Collected data
****

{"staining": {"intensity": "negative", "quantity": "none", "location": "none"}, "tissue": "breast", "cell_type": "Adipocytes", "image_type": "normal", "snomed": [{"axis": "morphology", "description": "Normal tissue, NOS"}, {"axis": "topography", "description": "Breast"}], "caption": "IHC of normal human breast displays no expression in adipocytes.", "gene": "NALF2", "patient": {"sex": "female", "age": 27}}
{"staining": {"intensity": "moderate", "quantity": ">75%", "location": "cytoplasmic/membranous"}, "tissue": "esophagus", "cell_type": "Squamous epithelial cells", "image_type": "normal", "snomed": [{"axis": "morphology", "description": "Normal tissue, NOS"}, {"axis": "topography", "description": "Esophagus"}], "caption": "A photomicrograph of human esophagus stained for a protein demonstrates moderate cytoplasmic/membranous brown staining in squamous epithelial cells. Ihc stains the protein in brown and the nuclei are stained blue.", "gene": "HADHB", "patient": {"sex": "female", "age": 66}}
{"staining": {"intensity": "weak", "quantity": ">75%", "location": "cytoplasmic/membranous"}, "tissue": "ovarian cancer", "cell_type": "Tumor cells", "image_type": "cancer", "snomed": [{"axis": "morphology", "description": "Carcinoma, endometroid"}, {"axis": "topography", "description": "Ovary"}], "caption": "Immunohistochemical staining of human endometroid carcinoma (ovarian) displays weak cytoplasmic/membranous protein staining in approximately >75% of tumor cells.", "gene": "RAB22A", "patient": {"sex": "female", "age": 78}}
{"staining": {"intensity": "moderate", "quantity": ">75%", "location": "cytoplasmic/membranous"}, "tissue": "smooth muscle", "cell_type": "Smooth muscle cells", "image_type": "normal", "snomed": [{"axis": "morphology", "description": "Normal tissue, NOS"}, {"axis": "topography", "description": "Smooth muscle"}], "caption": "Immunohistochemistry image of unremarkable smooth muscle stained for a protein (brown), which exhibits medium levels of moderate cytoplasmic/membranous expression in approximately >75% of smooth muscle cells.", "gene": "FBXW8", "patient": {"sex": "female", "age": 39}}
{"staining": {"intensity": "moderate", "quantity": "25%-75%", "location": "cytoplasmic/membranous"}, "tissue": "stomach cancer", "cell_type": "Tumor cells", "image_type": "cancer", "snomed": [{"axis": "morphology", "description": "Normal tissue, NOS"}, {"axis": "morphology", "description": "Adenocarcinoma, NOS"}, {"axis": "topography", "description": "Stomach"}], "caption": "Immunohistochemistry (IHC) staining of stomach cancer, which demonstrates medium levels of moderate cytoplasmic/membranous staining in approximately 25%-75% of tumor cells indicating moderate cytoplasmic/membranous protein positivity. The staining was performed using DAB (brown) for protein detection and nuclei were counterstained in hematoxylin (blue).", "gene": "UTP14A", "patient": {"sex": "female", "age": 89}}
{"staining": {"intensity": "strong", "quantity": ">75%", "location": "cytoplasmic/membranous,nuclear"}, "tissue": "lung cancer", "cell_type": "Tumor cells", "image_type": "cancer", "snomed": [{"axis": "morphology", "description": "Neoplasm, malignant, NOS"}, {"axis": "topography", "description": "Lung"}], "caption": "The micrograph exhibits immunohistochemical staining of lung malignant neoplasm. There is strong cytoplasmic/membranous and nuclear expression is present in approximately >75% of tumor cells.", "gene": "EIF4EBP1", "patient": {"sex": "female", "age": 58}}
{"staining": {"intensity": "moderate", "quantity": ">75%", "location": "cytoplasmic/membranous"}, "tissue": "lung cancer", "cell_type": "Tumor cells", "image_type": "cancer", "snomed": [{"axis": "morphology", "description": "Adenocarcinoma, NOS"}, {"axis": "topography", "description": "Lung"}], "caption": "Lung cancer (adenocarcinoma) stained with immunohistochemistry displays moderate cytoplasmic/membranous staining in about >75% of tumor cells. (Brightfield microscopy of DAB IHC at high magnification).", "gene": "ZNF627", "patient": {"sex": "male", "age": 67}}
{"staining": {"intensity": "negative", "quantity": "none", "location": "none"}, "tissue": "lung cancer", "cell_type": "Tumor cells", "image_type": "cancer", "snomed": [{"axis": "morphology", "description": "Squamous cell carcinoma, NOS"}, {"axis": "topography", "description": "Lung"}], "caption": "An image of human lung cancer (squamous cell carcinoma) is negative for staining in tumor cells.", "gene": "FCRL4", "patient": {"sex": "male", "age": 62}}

****

■ **Directions for this task**
The records above must be retyped in full, exactly.

■ **Result for this exercise**
{"staining": {"intensity": "negative", "quantity": "none", "location": "none"}, "tissue": "breast", "cell_type": "Adipocytes", "image_type": "normal", "snomed": [{"axis": "morphology", "description": "Normal tissue, NOS"}, {"axis": "topography", "description": "Breast"}], "caption": "IHC of normal human breast displays no expression in adipocytes.", "gene": "NALF2", "patient": {"sex": "female", "age": 27}}
{"staining": {"intensity": "moderate", "quantity": ">75%", "location": "cytoplasmic/membranous"}, "tissue": "esophagus", "cell_type": "Squamous epithelial cells", "image_type": "normal", "snomed": [{"axis": "morphology", "description": "Normal tissue, NOS"}, {"axis": "topography", "description": "Esophagus"}], "caption": "A photomicrograph of human esophagus stained for a protein demonstrates moderate cytoplasmic/membranous brown staining in squamous epithelial cells. Ihc stains the protein in brown and the nuclei are stained blue.", "gene": "HADHB", "patient": {"sex": "female", "age": 66}}
{"staining": {"intensity": "weak", "quantity": ">75%", "location": "cytoplasmic/membranous"}, "tissue": "ovarian cancer", "cell_type": "Tumor cells", "image_type": "cancer", "snomed": [{"axis": "morphology", "description": "Carcinoma, endometroid"}, {"axis": "topography", "description": "Ovary"}], "caption": "Immunohistochemical staining of human endometroid carcinoma (ovarian) displays weak cytoplasmic/membranous protein staining in approximately >75% of tumor cells.", "gene": "RAB22A", "patient": {"sex": "female", "age": 78}}
{"staining": {"intensity": "moderate", "quantity": ">75%", "location": "cytoplasmic/membranous"}, "tissue": "smooth muscle", "cell_type": "Smooth muscle cells", "image_type": "normal", "snomed": [{"axis": "morphology", "description": "Normal tissue, NOS"}, {"axis": "topography", "description": "Smooth muscle"}], "caption": "Immunohistochemistry image of unremarkable smooth muscle stained for a protein (brown), which exhibits medium levels of moderate cytoplasmic/membranous expression in approximately >75% of smooth muscle cells.", "gene": "FBXW8", "patient": {"sex": "female", "age": 39}}
{"staining": {"intensity": "moderate", "quantity": "25%-75%", "location": "cytoplasmic/membranous"}, "tissue": "stomach cancer", "cell_type": "Tumor cells", "image_type": "cancer", "snomed": [{"axis": "morphology", "description": "Normal tissue, NOS"}, {"axis": "morphology", "description": "Adenocarcinoma, NOS"}, {"axis": "topography", "description": "Stomach"}], "caption": "Immunohistochemistry (IHC) staining of stomach cancer, which demonstrates medium levels of moderate cytoplasmic/membranous staining in approximately 25%-75% of tumor cells indicating moderate cytoplasmic/membranous protein positivity. The staining was performed using DAB (brown) for protein detection and nuclei were counterstained in hematoxylin (blue).", "gene": "UTP14A", "patient": {"sex": "female", "age": 89}}
{"staining": {"intensity": "strong", "quantity": ">75%", "location": "cytoplasmic/membranous,nuclear"}, "tissue": "lung cancer", "cell_type": "Tumor cells", "image_type": "cancer", "snomed": [{"axis": "morphology", "description": "Neoplasm, malignant, NOS"}, {"axis": "topography", "description": "Lung"}], "caption": "The micrograph exhibits immunohistochemical staining of lung malignant neoplasm. There is strong cytoplasmic/membranous and nuclear expression is present in approximately >75% of tumor cells.", "gene": "EIF4EBP1", "patient": {"sex": "female", "age": 58}}
{"staining": {"intensity": "moderate", "quantity": ">75%", "location": "cytoplasmic/membranous"}, "tissue": "lung cancer", "cell_type": "Tumor cells", "image_type": "cancer", "snomed": [{"axis": "morphology", "description": "Adenocarcinoma, NOS"}, {"axis": "topography", "description": "Lung"}], "caption": "Lung cancer (adenocarcinoma) stained with immunohistochemistry displays moderate cytoplasmic/membranous staining in about >75% of tumor cells. (Brightfield microscopy of DAB IHC at high magnification).", "gene": "ZNF627", "patient": {"sex": "male", "age": 67}}
{"staining": {"intensity": "negative", "quantity": "none", "location": "none"}, "tissue": "lung cancer", "cell_type": "Tumor cells", "image_type": "cancer", "snomed": [{"axis": "morphology", "description": "Squamous cell carcinoma, NOS"}, {"axis": "topography", "description": "Lung"}], "caption": "An image of human lung cancer (squamous cell carcinoma) is negative for staining in tumor cells.", "gene": "FCRL4", "patient": {"sex": "male", "age": 62}}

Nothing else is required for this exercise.